Traditionally, teams of operational planners schedule and allocate tasks manually. This is not only time-consuming, but also vulnerable to disruptions such as:
* Delays in part deliveries
* Technical malfunctions
* Adverse weather conditions
* Unavailability of trained workers
In such cases, planners are forced to revise schedules under extreme time pressure, often dropping tasks or pushing them into the next planning horizon.
The Research: Smarter Models, Fairer Schedules
The paper introduces novel CP models that balance efficiency and fairness in workforce allocation.
Key contributions include:
• Workload Balancing: ensuring a fair distribution of tasks across teams, avoiding overburdening.
• Scalability: solving large instances with hundreds of daily tasks in reasonable time.
• Disruption Handling: using explainable AI methods to detect, explain, and repair infeasible schedules.
Explainability in Action
One of the most innovative aspects of the paper lies in its focus on explainability. When schedules are disrupted, understanding why a plan becomes infeasible is crucial for human operators.
The researchers applied techniques such as:
• Minimal Unsatisfiable Subsets (MUSes): identifying the exact set of constraints that cause infeasibility.

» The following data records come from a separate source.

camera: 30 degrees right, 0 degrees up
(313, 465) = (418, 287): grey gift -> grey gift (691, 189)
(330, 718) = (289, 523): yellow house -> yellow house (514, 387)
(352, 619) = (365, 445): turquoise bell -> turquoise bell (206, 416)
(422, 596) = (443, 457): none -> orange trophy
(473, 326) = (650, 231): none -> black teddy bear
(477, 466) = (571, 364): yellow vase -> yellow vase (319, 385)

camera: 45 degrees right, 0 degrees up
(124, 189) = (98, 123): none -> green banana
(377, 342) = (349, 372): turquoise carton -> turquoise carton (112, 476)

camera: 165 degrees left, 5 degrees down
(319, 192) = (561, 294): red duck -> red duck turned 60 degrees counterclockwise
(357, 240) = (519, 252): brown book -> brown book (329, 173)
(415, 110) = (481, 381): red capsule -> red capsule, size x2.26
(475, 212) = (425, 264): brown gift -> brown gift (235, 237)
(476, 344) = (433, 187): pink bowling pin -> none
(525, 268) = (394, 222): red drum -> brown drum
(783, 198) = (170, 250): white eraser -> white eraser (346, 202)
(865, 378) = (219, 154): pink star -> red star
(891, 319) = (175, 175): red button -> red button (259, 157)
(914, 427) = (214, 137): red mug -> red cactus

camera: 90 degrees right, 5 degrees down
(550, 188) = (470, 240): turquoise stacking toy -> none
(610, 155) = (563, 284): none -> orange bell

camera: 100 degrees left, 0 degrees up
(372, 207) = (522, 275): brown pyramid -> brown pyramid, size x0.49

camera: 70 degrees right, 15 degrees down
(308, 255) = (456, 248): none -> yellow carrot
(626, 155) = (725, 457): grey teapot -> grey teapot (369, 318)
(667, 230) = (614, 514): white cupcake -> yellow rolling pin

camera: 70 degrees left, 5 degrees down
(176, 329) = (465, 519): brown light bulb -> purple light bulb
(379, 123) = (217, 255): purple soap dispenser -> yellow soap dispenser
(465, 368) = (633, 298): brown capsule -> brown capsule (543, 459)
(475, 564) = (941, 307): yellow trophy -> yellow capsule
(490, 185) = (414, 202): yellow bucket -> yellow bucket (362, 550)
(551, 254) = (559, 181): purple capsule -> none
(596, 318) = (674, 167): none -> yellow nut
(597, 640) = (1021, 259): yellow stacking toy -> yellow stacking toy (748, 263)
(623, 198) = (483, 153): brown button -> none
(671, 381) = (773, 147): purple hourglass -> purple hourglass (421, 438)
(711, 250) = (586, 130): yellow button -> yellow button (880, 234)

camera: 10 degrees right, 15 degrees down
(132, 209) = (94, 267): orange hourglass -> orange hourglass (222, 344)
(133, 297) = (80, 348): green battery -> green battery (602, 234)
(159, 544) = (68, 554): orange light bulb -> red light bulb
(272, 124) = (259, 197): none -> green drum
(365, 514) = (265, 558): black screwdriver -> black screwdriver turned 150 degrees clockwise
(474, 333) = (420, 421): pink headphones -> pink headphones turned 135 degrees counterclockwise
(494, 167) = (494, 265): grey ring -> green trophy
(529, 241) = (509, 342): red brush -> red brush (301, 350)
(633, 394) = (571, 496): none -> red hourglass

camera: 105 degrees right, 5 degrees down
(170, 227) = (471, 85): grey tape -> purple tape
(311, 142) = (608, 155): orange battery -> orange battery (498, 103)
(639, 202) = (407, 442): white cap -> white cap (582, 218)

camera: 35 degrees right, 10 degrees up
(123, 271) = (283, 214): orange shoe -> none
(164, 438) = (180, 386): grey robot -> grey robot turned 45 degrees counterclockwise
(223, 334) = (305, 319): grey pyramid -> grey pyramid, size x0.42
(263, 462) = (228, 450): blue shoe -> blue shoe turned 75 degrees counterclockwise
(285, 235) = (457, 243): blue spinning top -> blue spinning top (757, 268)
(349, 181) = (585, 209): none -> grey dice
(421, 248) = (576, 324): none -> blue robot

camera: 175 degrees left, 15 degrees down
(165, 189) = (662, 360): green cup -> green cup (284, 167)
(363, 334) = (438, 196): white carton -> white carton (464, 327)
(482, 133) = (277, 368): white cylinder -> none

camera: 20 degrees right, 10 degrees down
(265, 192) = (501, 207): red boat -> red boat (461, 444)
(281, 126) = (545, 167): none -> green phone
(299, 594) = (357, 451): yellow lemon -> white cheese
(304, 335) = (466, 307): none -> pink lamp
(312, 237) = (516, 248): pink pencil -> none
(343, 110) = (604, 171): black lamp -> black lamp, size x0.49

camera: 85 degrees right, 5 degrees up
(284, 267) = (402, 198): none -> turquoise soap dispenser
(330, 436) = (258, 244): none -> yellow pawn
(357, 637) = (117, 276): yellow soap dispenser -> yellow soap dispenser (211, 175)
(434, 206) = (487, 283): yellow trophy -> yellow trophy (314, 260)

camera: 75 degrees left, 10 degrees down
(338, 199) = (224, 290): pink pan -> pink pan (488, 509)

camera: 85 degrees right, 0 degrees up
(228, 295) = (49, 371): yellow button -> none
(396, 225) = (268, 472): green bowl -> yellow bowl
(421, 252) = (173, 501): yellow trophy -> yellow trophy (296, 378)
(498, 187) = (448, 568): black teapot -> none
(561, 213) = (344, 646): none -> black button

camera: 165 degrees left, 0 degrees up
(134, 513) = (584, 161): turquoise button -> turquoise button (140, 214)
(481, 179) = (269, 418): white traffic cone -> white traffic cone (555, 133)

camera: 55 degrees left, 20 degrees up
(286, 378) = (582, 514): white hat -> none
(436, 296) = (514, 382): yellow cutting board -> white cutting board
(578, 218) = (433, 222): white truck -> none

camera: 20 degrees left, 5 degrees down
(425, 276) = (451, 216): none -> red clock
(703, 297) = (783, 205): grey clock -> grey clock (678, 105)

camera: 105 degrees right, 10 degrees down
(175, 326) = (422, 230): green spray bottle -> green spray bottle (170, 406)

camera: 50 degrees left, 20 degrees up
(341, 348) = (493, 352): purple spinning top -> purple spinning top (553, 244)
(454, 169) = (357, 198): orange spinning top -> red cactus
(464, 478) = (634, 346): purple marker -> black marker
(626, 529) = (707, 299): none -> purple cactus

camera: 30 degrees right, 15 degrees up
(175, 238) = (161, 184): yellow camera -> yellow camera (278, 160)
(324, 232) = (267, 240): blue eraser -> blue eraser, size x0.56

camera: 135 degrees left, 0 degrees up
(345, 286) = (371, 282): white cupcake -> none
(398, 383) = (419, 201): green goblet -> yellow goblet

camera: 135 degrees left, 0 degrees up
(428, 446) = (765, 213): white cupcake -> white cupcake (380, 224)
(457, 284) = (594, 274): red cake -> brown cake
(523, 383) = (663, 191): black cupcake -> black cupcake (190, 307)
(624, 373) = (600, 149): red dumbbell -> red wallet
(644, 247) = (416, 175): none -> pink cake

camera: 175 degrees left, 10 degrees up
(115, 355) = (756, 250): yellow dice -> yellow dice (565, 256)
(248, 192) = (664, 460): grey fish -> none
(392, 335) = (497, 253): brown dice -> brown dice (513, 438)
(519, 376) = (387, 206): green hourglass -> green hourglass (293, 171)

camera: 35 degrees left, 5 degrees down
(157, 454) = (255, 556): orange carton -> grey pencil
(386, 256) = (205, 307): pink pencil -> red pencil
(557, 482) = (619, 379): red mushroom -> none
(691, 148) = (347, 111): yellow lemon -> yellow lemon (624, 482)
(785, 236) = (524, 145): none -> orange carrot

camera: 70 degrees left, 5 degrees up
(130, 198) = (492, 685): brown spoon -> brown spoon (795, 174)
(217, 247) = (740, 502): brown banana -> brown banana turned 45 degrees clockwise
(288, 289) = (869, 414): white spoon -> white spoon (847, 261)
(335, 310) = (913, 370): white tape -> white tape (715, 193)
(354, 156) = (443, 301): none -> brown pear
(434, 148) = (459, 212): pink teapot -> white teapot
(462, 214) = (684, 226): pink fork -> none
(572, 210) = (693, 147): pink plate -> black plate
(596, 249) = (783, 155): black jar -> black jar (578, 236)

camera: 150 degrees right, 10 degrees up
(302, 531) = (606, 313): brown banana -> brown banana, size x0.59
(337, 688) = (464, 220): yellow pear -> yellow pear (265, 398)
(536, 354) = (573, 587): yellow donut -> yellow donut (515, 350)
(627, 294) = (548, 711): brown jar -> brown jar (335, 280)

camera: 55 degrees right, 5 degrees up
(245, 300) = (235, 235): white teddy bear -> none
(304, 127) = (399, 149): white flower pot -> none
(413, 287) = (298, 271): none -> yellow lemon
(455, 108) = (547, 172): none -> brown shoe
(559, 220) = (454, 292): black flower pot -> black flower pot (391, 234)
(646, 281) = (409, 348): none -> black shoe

• Minimal Correction Subsets (MCSes): suggesting constraint relaxations that restore feasibility.
This dual approach not only provides planners with insights into the source of disruptions but also offers automated alternatives for repairing the schedule. In practice, this helps planners make faster, better-informed decisions during operational crises.
Impact and Future Directions
The award-winning research demonstrates the feasibility of deploying interactive decision-support systems in real industrial settings.
Such systems would allow planners to:
1. Automatically generate fair, optimized schedules.
2. Understand the causes of disruptions when plans fail.
3. Quickly review and adapt automated alternatives to restore feasibility.
Future work includes:
• Extending the problem from allocation and scheduling to full allocation-and-routing.
• Conducting user studies to evaluate the effectiveness of generated explanations in real planning environments.
• Investigating robust scheduling methods that anticipate disruptions before they occur.
🏆 Why It Matters
This award-winning paper exemplifies the mission of TUPLES: developing trustworthy, robust, and explainable AI systems for planning and scheduling. By combining advanced CP modeling with explainability techniques, the research paves the way for more resilient and human-centered decision support in critical industrial domains.